The William B. Joyner Memorial Lecture series was established by SSA in cooperation with the Earthquake Engineering Research Institute (EERI) to honor Bill Joyner’s distinguished career at the U.S. Geological Survey (USGS) and his abiding commitment to the exchange of information at the interface of earthquake science and earthquake engineering. Joyner Lecturers are chosen on the basis of their work at this interface, whether it involves contributions from earthquake science to earthquake engineering, or from earthquake engineering to earthquake science. The lectures are supported by donations to the William B. Joyner Memorial Fund.
Presented at the Annual Meetings of the SSA and EERI, as well as at locations of the lecturer’s choosing, the lectures bring scientists and engineers together in an effort to make our world a safer one–just as Joyner himself did so brilliantly.

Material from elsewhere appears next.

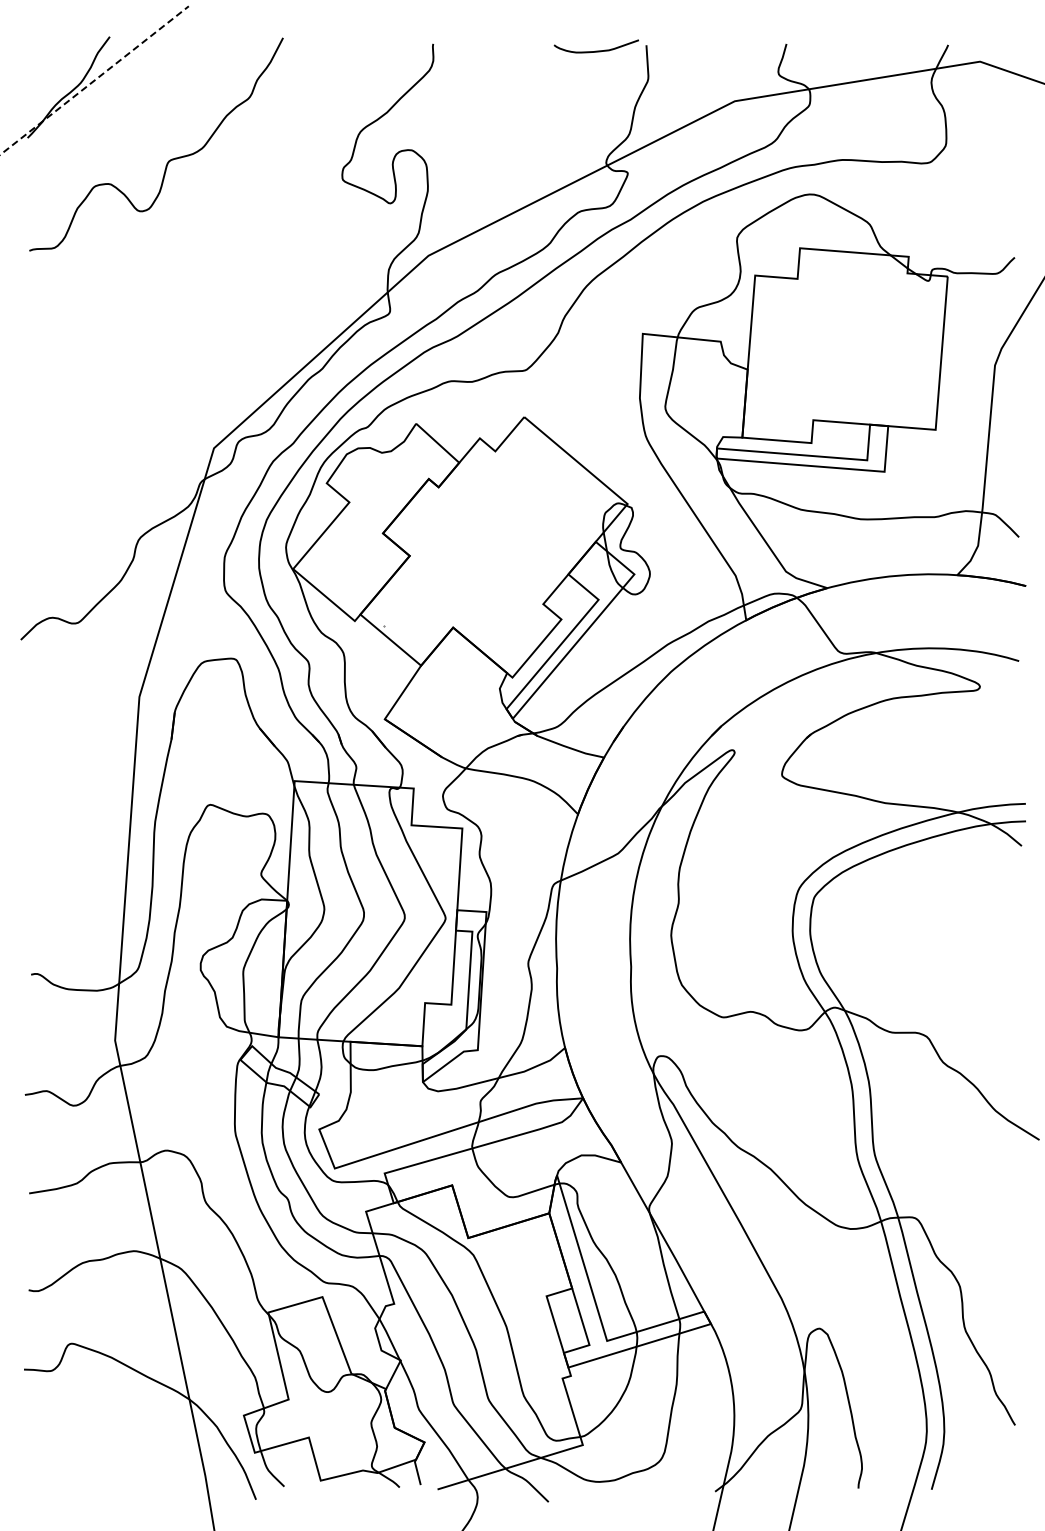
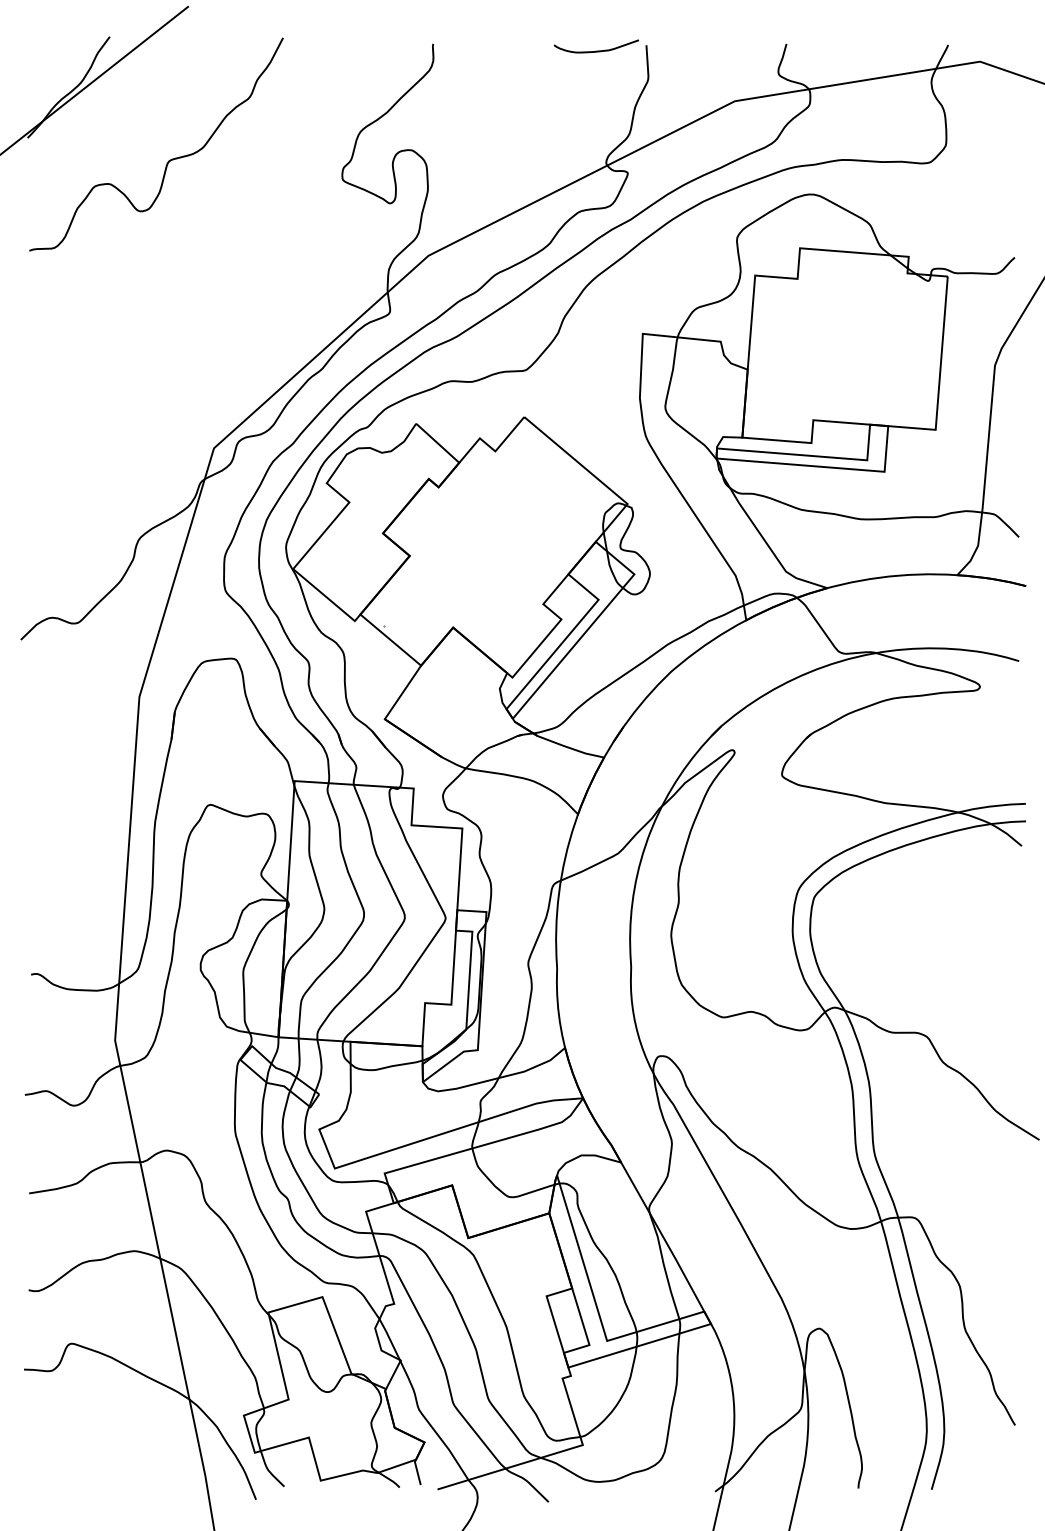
line at (94, 80): dashed -> solid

Nominations can be made by any member of EERI or SSA. The nominator must clearly document the nominee’s accomplishments that foster and enhance communication at the earthquake-science/earthquake-engineering interface and explain why that person’s work has made a positive difference. The written proposal must provide a brief summary of the candidate’s professional history that may include honors, awards, professional affiliations, lectures and publications, and professional service and experience that address the intent of the Joyner Award.
A signed nominator disclosure form submitted by the chief nominator must be included with every submission. Click here to complete the Ethics Disclosure Form for Nominators.
The Joyner Lecturer is selected by the Joyner Committee by 1 October each year. EERI and SSA waive meeting registration fees for the Joyner Lecturer and provide travel funds to attend the Annual Meeting of each organization.
The annual deadline for Joyner nominations is 30 June. Please submit nominations via email to email@example.com.
About William B. Joyner
William (“Bill”) B. Joyner (1929-2001) grew up in Nebraska, and received his A.B., A.M., and Ph.D. degrees from Harvard University. He joined the Regional Geophysics Branch of the USGS as a geophysicist in 1964, working on computer analysis of gravity and magnetic data. From 1967 to 1970 Joyner was assigned to the national headquarters of the USGS as the staff geophysicist for the Office of Earthquake Research (1967-1969) and the Office of Geochemistry and Geophysics (1969-1970). While serving in Washington he wrote a substantial part of the “Proposal for a Ten-Year National Earthquake Hazards Program,” which was important in initiating the highly regarded USGS program in earthquake hazard reduction. In 1970 he stepped down from administrative duties and became a project scientist in the Western Region Headquarters of the USGS, where he concentrated his research on the prediction of earthquake ground motion for engineering design. He made many fundamental contributions to that field, including developing numerical methods for calculating nonlinear soil response in one and two dimensions, deriving what became the industry-standard equations for predicting strong ground motion from earthquakes, and, most recently, describing the essential features of surface-wave generation and propagation in deep sedimentary basins. From 1999 until shortly before his death, he directed the USGS National Strong-Motion Program. Joyner was particularly effective at bridging the gap between seismologists and engineers, serving on numerous code-writing committees for the Structural Engineers Association of Northern California and the Building Seismic Safety Council. In recognition of his contributions and service, he was awarded the Department of the Interior’s highest honor, the Distinguished Service Award, in 2000. His technical contributions, wisdom and humor are missed by his many friends and former colleagues in the SSA community.
2023 Joyner Lecturer
Jack Baker‘s research is at the forefront of the interface between earthquake seismology and earthquake engineering, focusing on the use of probabilistic and statistical tools for modeling of extreme loads on structures.
At Stanford, he has worked on projects involving risk to spatially distributed systems, earthquake ground motion characterization, and predictions of soil failure from earthquakes, among other topics. He is the director of the Stanford Urban Resilience Initiative, which applies engineering analyses to social impact and human behavior in the context of disasters and extreme events. Baker also has industry experience in seismic hazard assessment, construction management, and modeling of catastrophic losses for insurance companies, in part as co-founder of Haselton Baker Risk Group.
His recent textbook, Seismic Hazard and Risk Analysis, was named a PROSE Awards finalist by the Association of American Publishers in 2022. Other honors include the Helmut Krawinkler Award in 2019 from the Structural Engineers Association of Northern California, and the 2018 Walter L. Huber Civil Engineering Research Prize from the American Society of Civil Engineering.